*** Opening Information supplied ***

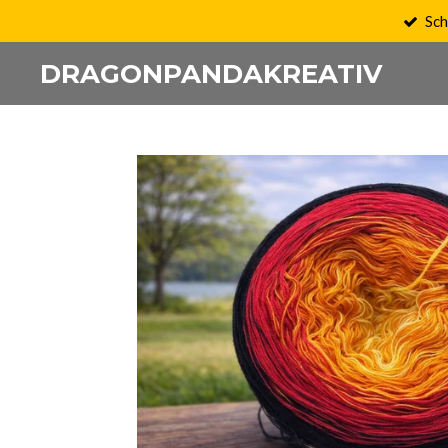
Sch
Zum
Hauptinhalt
DRAGONPANDAKREATIV
springen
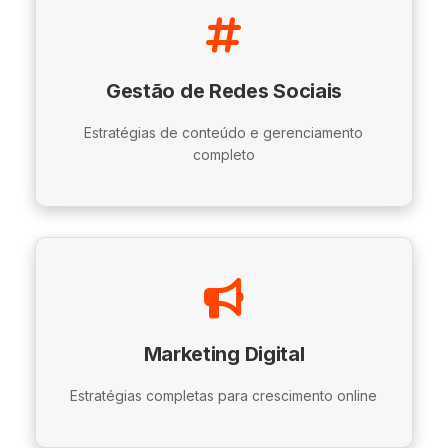
Gestão de Redes Sociais
Estratégias de conteúdo e gerenciamento
completo
Marketing Digital
Estratégias completas para crescimento online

*** Closing Information supplied ***

### [What is needed]
Type out the entries again without a single change, and leave the pictures out.

### [Response area]
Sch
Zum
Hauptinhalt
DRAGONPANDAKREATIV
springen
Gestão de Redes Sociais
Estratégias de conteúdo e gerenciamento
completo
Marketing Digital
Estratégias completas para crescimento online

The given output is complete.